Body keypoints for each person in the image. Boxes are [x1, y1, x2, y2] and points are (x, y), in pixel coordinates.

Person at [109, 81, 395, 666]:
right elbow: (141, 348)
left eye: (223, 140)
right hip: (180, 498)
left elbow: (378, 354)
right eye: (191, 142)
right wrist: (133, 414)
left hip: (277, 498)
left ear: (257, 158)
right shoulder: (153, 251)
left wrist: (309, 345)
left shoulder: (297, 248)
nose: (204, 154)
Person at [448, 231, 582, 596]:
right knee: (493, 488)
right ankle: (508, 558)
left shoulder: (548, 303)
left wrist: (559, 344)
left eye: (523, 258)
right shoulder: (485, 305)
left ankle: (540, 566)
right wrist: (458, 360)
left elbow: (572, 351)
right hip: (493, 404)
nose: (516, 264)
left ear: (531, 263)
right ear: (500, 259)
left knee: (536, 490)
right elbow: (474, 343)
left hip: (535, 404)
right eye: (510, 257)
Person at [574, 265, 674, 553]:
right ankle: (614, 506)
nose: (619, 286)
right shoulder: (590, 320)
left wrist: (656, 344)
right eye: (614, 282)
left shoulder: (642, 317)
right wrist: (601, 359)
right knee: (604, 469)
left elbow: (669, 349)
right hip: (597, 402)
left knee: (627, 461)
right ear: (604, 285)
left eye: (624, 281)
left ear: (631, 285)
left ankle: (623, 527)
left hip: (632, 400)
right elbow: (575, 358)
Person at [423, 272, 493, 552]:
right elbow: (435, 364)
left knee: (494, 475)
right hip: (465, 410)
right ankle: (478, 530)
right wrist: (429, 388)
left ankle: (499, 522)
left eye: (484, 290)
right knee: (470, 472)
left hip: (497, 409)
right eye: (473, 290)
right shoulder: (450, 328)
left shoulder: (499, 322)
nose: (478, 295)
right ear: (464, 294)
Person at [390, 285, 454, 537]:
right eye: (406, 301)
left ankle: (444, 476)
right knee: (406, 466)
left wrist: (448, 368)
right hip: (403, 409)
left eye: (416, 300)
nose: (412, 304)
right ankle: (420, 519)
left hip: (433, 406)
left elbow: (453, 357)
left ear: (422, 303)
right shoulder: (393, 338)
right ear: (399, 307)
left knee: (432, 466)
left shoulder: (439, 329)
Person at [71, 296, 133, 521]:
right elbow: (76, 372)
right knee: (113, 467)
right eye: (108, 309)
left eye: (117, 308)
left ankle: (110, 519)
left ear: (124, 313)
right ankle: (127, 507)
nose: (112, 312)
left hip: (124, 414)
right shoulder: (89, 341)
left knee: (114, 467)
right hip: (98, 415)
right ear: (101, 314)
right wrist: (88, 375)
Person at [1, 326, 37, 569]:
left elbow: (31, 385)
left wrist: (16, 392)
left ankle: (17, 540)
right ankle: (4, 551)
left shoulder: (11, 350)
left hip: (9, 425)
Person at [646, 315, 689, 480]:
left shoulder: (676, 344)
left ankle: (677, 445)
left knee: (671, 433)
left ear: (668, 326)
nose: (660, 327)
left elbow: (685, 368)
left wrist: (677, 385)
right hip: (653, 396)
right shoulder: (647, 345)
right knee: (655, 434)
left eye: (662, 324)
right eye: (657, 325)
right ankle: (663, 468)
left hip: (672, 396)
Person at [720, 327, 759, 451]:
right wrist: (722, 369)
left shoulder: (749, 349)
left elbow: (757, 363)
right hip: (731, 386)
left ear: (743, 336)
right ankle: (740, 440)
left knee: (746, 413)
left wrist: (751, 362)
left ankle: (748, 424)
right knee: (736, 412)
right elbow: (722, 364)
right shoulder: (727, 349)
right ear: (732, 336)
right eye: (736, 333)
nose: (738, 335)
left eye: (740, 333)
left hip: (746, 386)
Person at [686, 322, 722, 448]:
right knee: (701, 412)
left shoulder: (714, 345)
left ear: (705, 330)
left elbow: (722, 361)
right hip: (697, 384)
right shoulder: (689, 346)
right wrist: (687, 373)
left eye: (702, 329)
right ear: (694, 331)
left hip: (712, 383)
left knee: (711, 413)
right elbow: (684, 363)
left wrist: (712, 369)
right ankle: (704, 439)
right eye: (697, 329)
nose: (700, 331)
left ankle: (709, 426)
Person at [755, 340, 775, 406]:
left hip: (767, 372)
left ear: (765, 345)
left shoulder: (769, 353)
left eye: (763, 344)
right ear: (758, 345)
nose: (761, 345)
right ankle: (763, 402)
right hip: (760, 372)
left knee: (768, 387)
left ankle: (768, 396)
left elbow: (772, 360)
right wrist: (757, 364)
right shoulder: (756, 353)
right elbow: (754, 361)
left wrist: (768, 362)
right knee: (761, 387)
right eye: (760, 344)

* * *

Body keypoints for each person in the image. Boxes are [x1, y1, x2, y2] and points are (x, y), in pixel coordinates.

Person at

WHAT THE TASK REQUIRES: Leave out every line above except those from the line with "left knee: (114, 467)" up to and including the line with "right ear: (732, 336)", and copy those exactly.

RESULT OF THIS TASK:
left knee: (114, 467)
right hip: (98, 415)
right ear: (101, 314)
right wrist: (88, 375)
Person at [1, 326, 37, 569]:
left elbow: (31, 385)
left wrist: (16, 392)
left ankle: (17, 540)
right ankle: (4, 551)
left shoulder: (11, 350)
left hip: (9, 425)
Person at [646, 315, 689, 480]:
left shoulder: (676, 344)
left ankle: (677, 445)
left knee: (671, 433)
left ear: (668, 326)
nose: (660, 327)
left elbow: (685, 368)
left wrist: (677, 385)
right hip: (653, 396)
right shoulder: (647, 345)
right knee: (655, 434)
left eye: (662, 324)
right eye: (657, 325)
right ankle: (663, 468)
left hip: (672, 396)
Person at [720, 327, 759, 451]:
right wrist: (722, 369)
left shoulder: (749, 349)
left elbow: (757, 363)
right hip: (731, 386)
left ear: (743, 336)
right ankle: (740, 440)
left knee: (746, 413)
left wrist: (751, 362)
left ankle: (748, 424)
right knee: (736, 412)
right elbow: (722, 364)
right shoulder: (727, 349)
right ear: (732, 336)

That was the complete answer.